- **READING TEXT**
☆ ☆ ☆ ☆ ☆ ☆ ☆
It’s a beautiful day for a Dress Rehearsal; Let’s sing two!

A running diary of the first ever double-final-dress-rehearsal day in Met Opera history (or at least that anyone can remember!)

Scenes from Carmen & Rigoletto. Photos: Ken Howard/Met Opera

Scenes from Carmen & Rigoletto. Photos: Ken Howard/Met Opera

There are two season premieres at the Metropolitan Opera this week: Carmen on Thursday (1/19) and Rigoletto on Friday (1/20). Back-to-back openings? Pretty unusual! But what it took to prepare for them was even more unusual. On Monday (1/16) the Met had no public performance in the evening. However, that doesn't mean all was quiet; in the morning was the final dress rehearsal for Carmen and, in the evening, Rigoletto. Two final dress rehearsals in one day! As far as I could discover that had never happened before! For the occasion I decided to keep a running diary of the day 1 . So, without further ado:

Part the First: Carmen Final Dress Rehearsal

10:00 a.m. EST - The calm before the storm. Time for a cup of tea 2 , breakfast, and a chance to read through final notes from the director.
☆ ☆ ☆ ☆ ☆ ☆ ☆
- **DATA RECORDS**

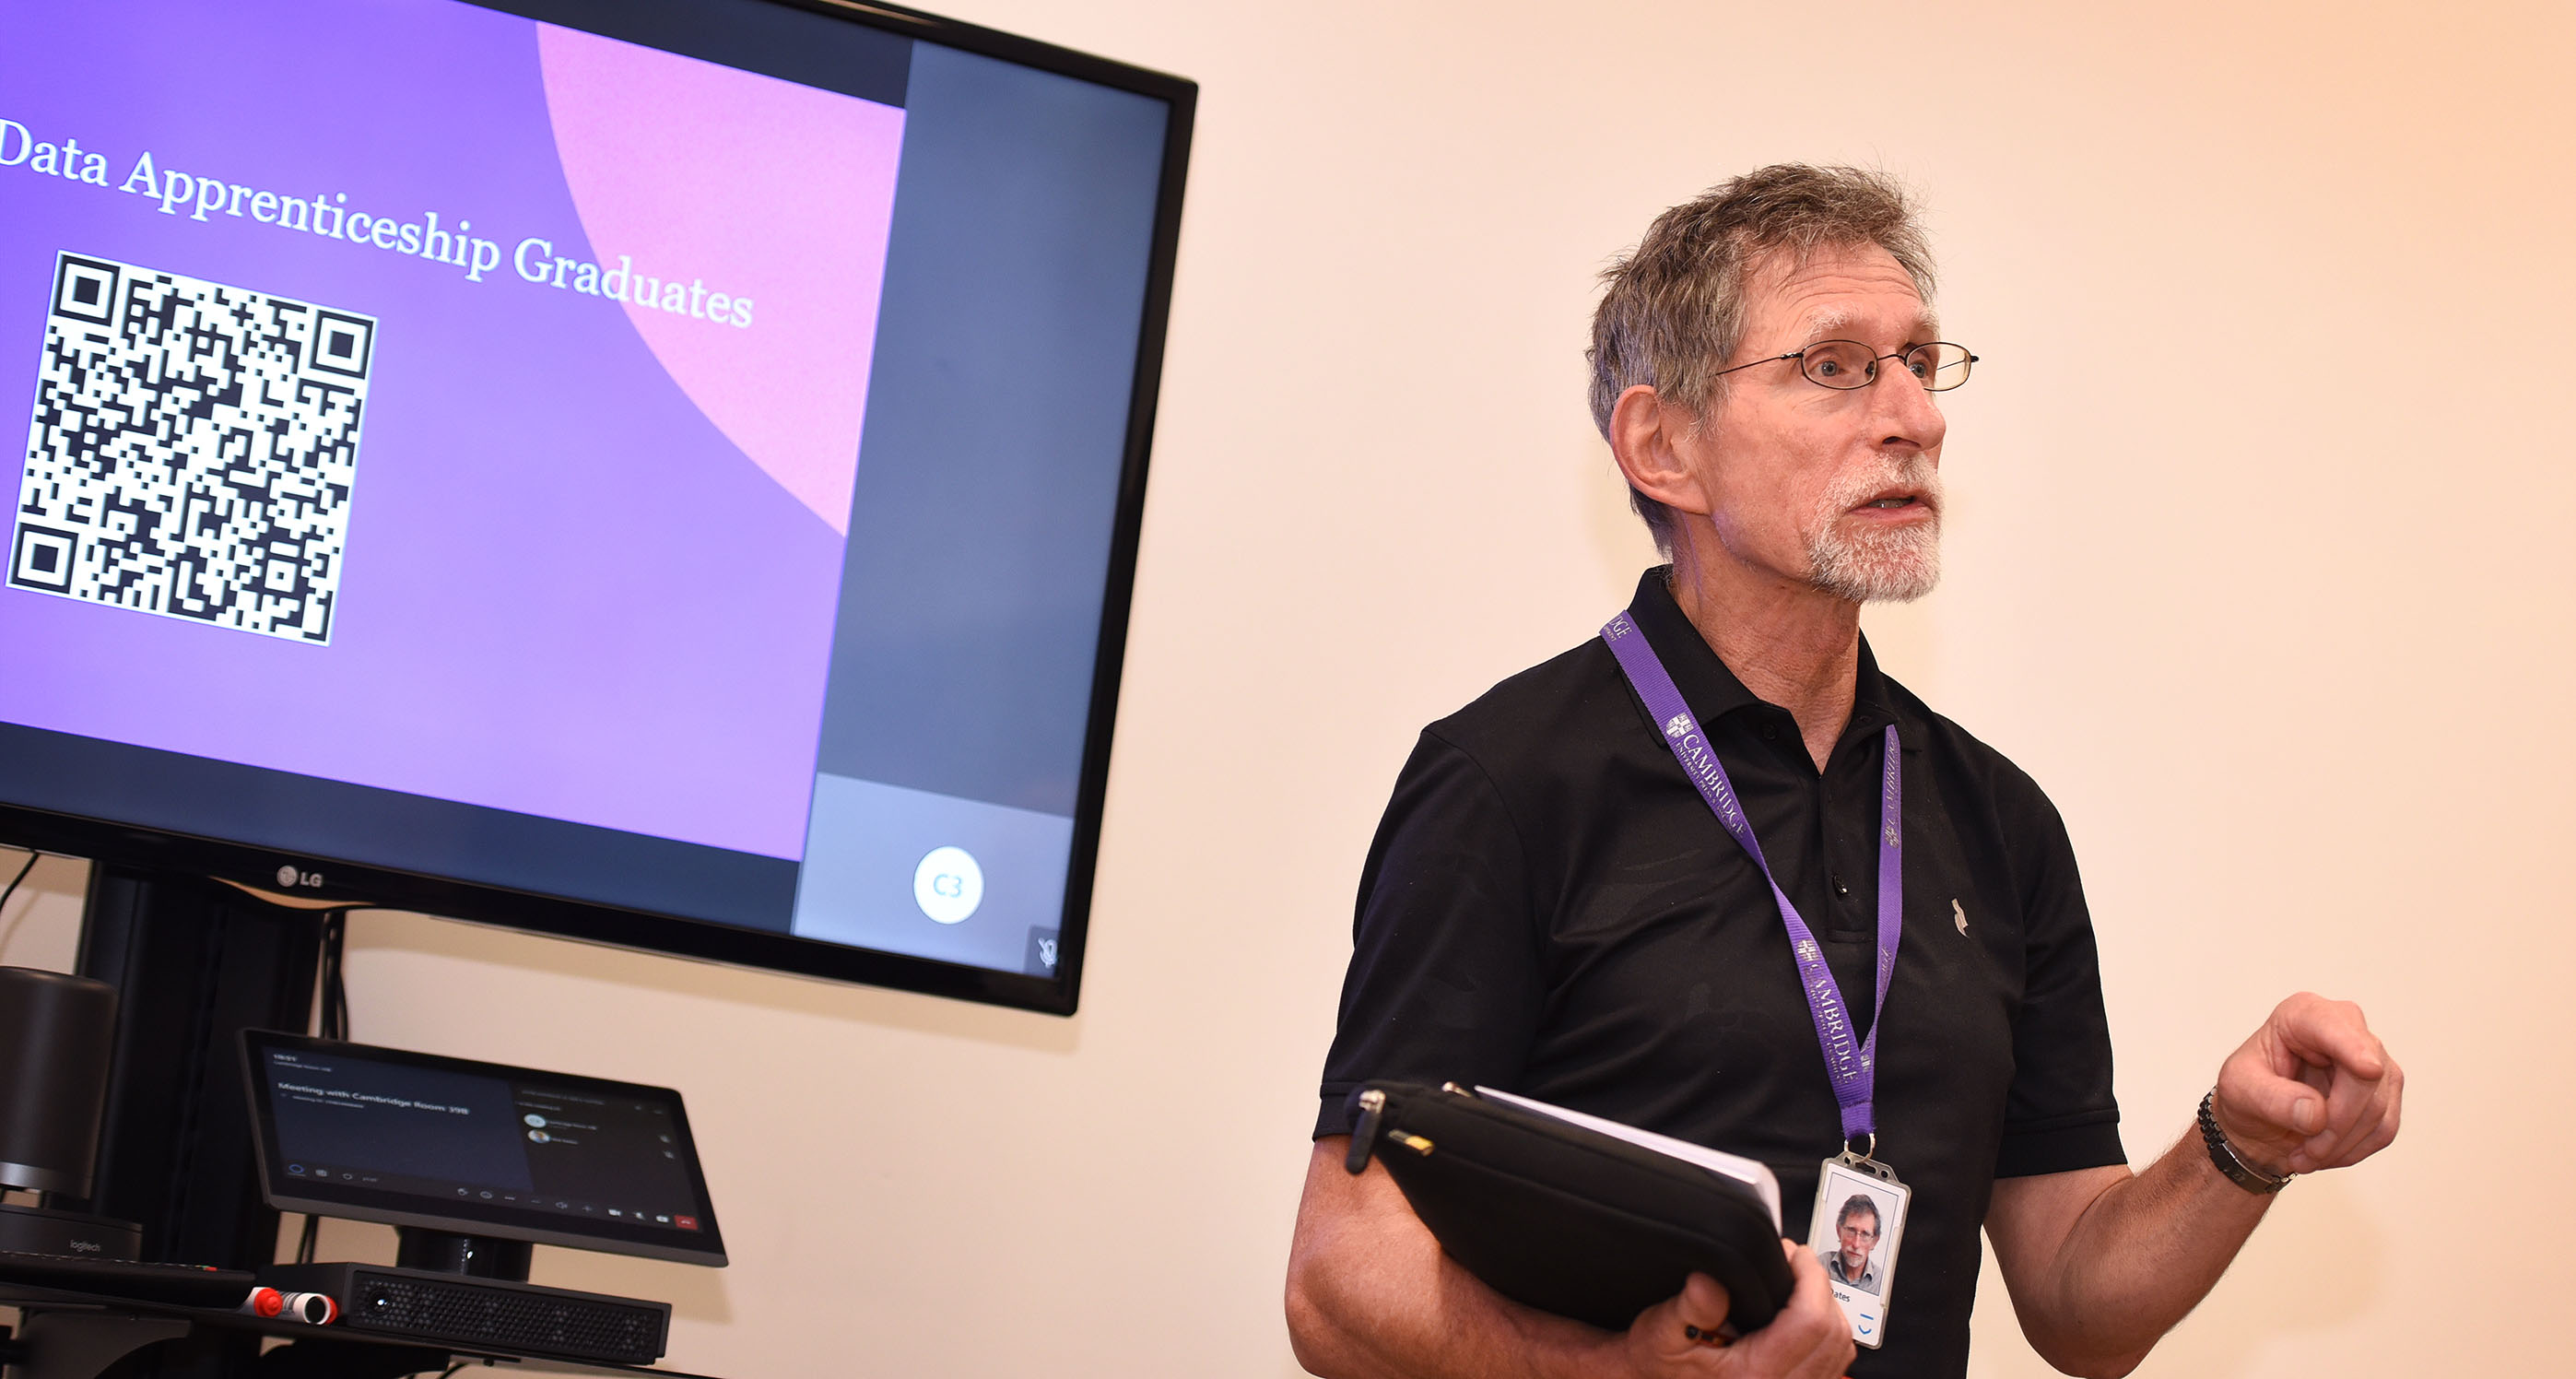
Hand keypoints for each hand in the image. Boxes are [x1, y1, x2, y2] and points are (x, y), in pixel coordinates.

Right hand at [1618, 1240, 1853, 1377]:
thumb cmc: (1662, 1362)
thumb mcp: (1662, 1331)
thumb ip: (1689, 1306)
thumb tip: (1710, 1281)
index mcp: (1753, 1375)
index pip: (1809, 1323)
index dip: (1809, 1278)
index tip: (1792, 1255)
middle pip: (1833, 1333)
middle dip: (1820, 1287)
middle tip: (1793, 1263)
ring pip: (1840, 1347)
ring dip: (1828, 1308)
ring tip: (1799, 1285)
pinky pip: (1834, 1359)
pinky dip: (1828, 1330)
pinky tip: (1804, 1312)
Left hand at [2211, 991, 2402, 1177]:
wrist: (2257, 1121)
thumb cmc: (2246, 1092)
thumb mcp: (2238, 1090)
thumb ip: (2270, 1098)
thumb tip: (2315, 1113)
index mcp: (2302, 1014)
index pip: (2337, 1026)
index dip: (2354, 1049)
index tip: (2368, 1070)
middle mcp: (2345, 1030)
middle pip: (2365, 1077)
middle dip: (2336, 1125)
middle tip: (2306, 1153)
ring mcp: (2374, 1060)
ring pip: (2378, 1109)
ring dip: (2341, 1144)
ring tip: (2306, 1155)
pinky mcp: (2385, 1091)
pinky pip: (2384, 1128)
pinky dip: (2354, 1150)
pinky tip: (2325, 1152)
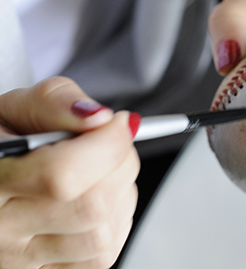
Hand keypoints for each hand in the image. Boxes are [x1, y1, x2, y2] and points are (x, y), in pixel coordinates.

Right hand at [0, 77, 140, 267]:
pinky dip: (116, 223)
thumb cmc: (5, 138)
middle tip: (113, 143)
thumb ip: (58, 103)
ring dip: (122, 196)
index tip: (119, 124)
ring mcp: (21, 258)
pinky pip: (102, 257)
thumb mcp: (17, 106)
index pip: (61, 174)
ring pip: (102, 236)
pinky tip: (98, 200)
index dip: (107, 146)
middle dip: (121, 165)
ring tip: (103, 172)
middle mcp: (0, 228)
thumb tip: (100, 119)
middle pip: (92, 207)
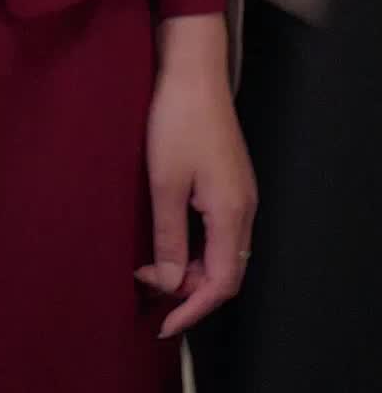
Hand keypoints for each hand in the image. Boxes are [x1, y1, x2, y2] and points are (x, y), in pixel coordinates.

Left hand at [135, 14, 256, 340]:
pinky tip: (169, 238)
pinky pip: (219, 230)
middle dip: (189, 290)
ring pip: (222, 251)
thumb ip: (168, 237)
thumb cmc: (177, 120)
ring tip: (153, 267)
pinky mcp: (230, 180)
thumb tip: (167, 283)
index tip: (164, 323)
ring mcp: (240, 193)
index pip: (221, 283)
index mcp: (232, 214)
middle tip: (149, 288)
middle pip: (225, 271)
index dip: (193, 308)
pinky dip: (195, 246)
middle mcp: (244, 208)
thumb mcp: (164, 181)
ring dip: (191, 267)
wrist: (193, 69)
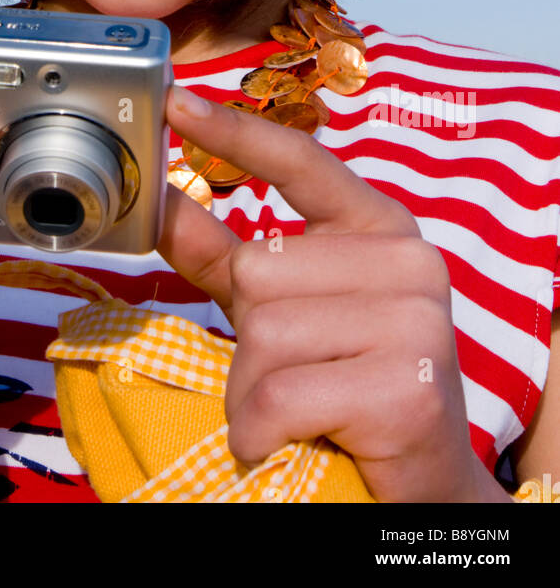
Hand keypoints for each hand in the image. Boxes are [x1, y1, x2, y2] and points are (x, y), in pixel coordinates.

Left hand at [158, 85, 491, 503]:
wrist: (423, 486)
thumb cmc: (350, 386)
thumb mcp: (289, 309)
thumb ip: (227, 254)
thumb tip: (164, 200)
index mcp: (380, 227)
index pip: (301, 162)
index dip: (235, 132)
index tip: (178, 100)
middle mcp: (408, 259)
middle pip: (257, 270)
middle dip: (249, 338)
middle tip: (295, 377)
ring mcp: (415, 320)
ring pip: (263, 336)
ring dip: (253, 392)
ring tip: (299, 415)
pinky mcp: (406, 385)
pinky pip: (278, 396)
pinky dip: (261, 431)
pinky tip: (291, 443)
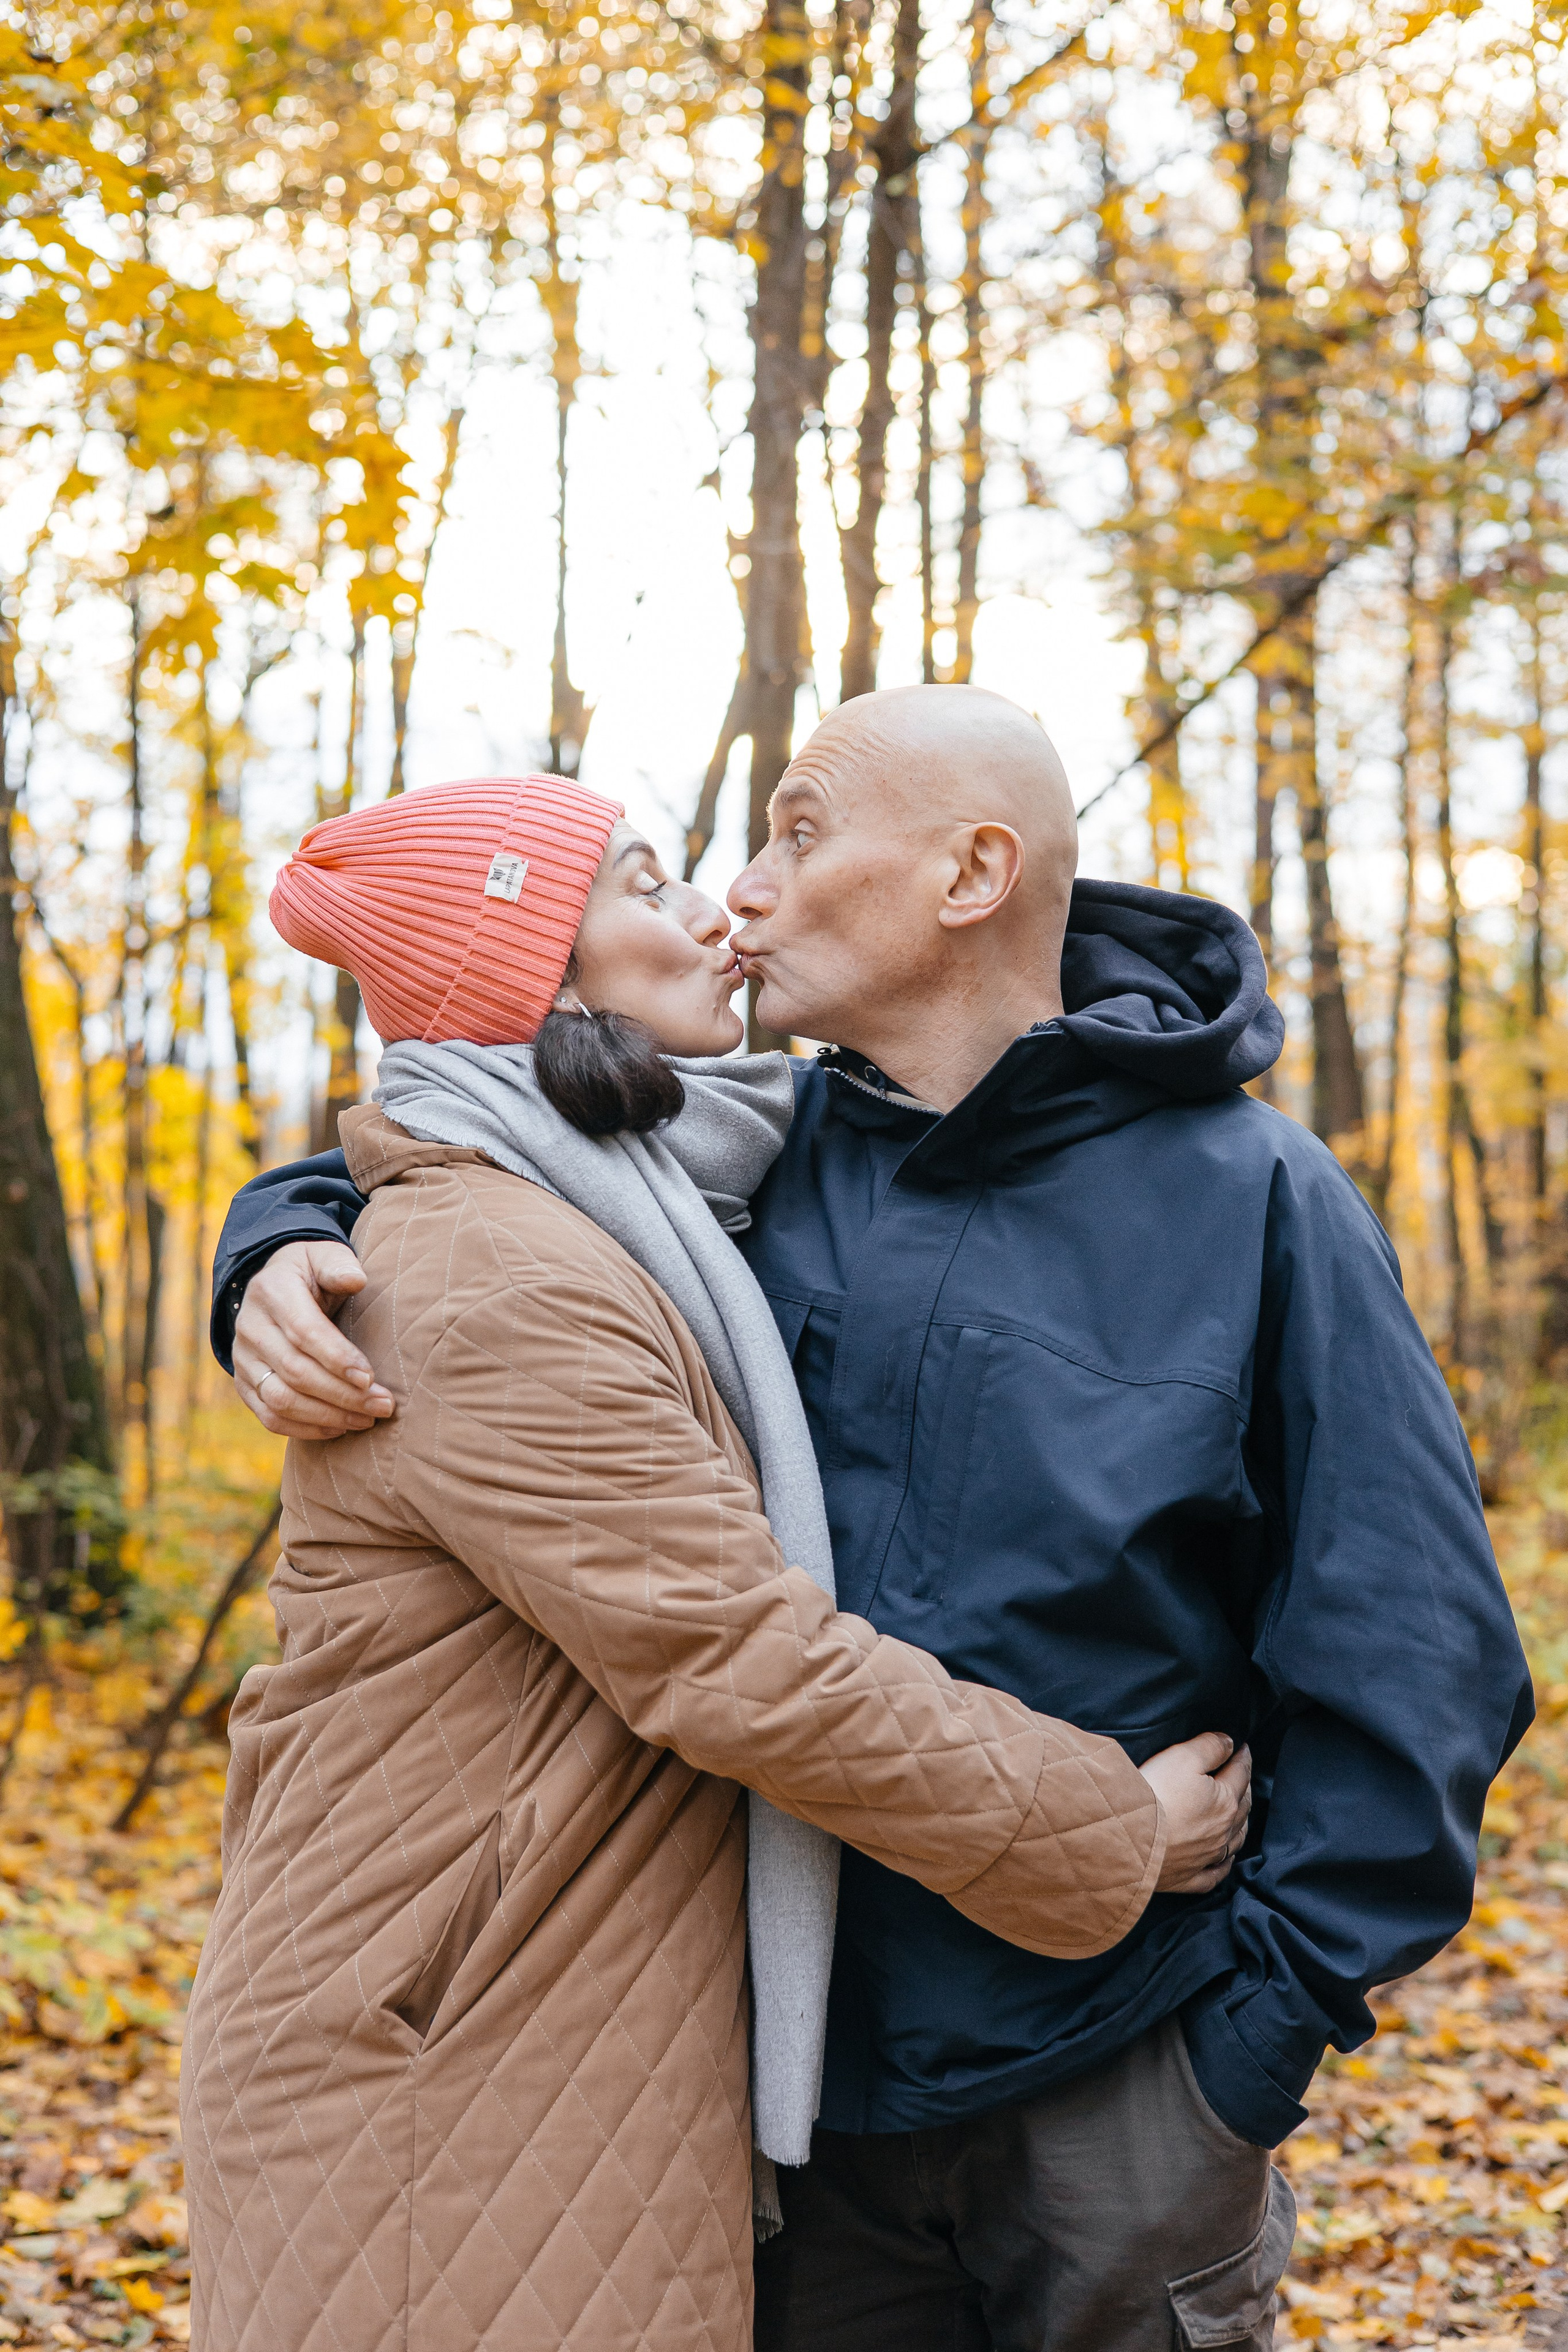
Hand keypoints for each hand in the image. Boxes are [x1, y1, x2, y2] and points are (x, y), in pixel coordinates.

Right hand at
☆ ☆ ☆ ☆ ☆ ☆ ☆
Carry on the running diary of the Met Opera's double dress rehearsal day, picking up after its last entry.

- **TASK RESULT**
10:02 - That was enough relaxing! Let’s get this costume on! First up: a bored and somewhat lascivious 3 soldier in Seville.

10:17 - Dressed and ready to go. Wait, what do you mean the rehearsal isn’t started yet? All right! Thirteen more minutes to finish my tea!

10:27 - Called to stage… I’ll check back in after the scene!

11:01 - Back in the dressing room. To recap: the soldiers were very unhelpful to Michaela, the factory girls sang a very beautiful chorus, Carmen did her sexy Habanara thing then met Don José. Somehow I don’t think this relationship is going to end well.

11:02 - No more soldier for me (until Act 4). Costume change to gypsy with a great hat.

11:05 - The female chorus called to stage for the fight at the end of Act 1. I’m still in mid-gypsy costume change. Get it ladies!

Two of the ladies of the chorus, Rebecca Carvin and Marvis Martin, getting into character (The cigarettes are fake don't worry!)

Two of the ladies of the chorus, Rebecca Carvin and Marvis Martin, getting into character (The cigarettes are fake don't worry!)

11:12 - Gypsy costume change finished. Ready to go down to stage and watch some amazing flamenco dancing from our ballet corps.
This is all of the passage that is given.